Mas Savathûn, pouco desejosa de cadeias e acúmulo, procurou um método secreto de nutrir os Vermes de Sua prole. Assim, Ela escaparia dessa armadilha.

Com modesta astúcia, a qual Ela prefere não exagerar para se resguardar do desdém das fofocas, Ela reuniu vários de Seus Ascendentes, que perigavam ser consumidos pelos vermes. Então ela os levou a uma ruptura na órbita próxima de um buraco negro.

Nos confins do abraço da gravidade, o tempo passava vagaroso.

— Veja como os vermes estão satisfeitos — disse Savathûn —, com sua fome surgindo lenta, mas com os servos continuando a enviar tributo com a frequência costumeira.

Logo, porém, os vermes perceberam a farsa e aumentaram as exigências.
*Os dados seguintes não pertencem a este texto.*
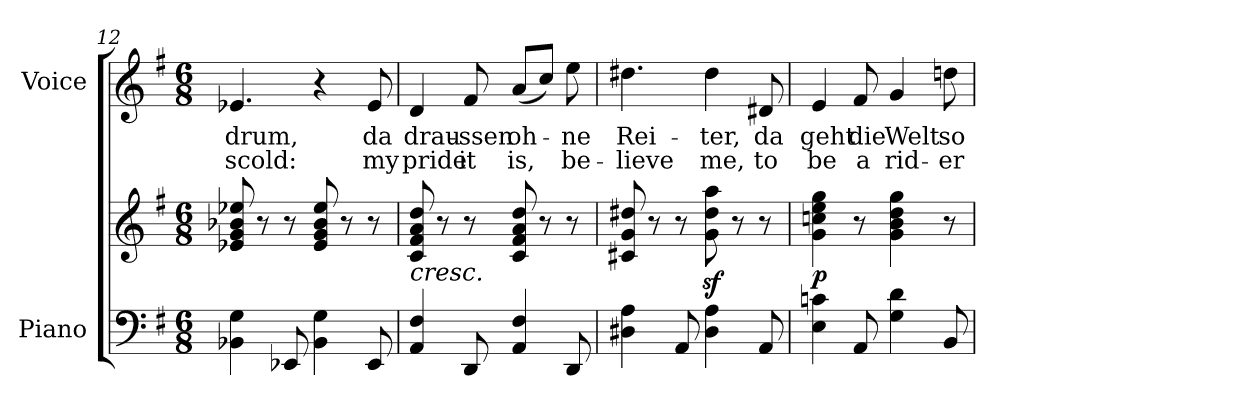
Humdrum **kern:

Assim, os sacrifícios orbitantes foram consumidos e seus restos mortais caíram no horizonte de evento, do qual nem mesmo a Colmeia consegue voltar.

Savathûn logo tomou posse de Quria, dos Vex, cuja criação ela projetou em segredo. Mas ela temia que Quria serviria de espiã para o curioso Oryx. Assim, ela levou sua porção da Colmeia a um buraco negro. —Irmãos, me ouçam. Precisamos nos separar por um tempo, para que possamos nos diferenciar dos demais.

Agora, contaremos somente com a astúcia — disse ela, cujas mentiras podem alterar a verdade. — Matem-se uns aos outros para que eu possa colher o tributo e projetar um novo acordo, que julgará o direito de vocês à existência.

Isso agradou a Ur, a Fome Eterna, cujo título denunciava um interesse por tempo e apetite. Ur admirou a astúcia de Savathûn, vendo-a usar os tributos para ensinar Quria a manipular a magia da Colmeia como um oráculo computacional, de modo a solucionar o insolúvel. Como, por exemplo, a navegação pela singularidade e sua engenharia.

Depois de tudo isso, Savathûn deixou o mundo-trono e foi à singularidade, a qual ela observou e compreendeu. — Aqui começarei a engendrar o meu plano. Aiat.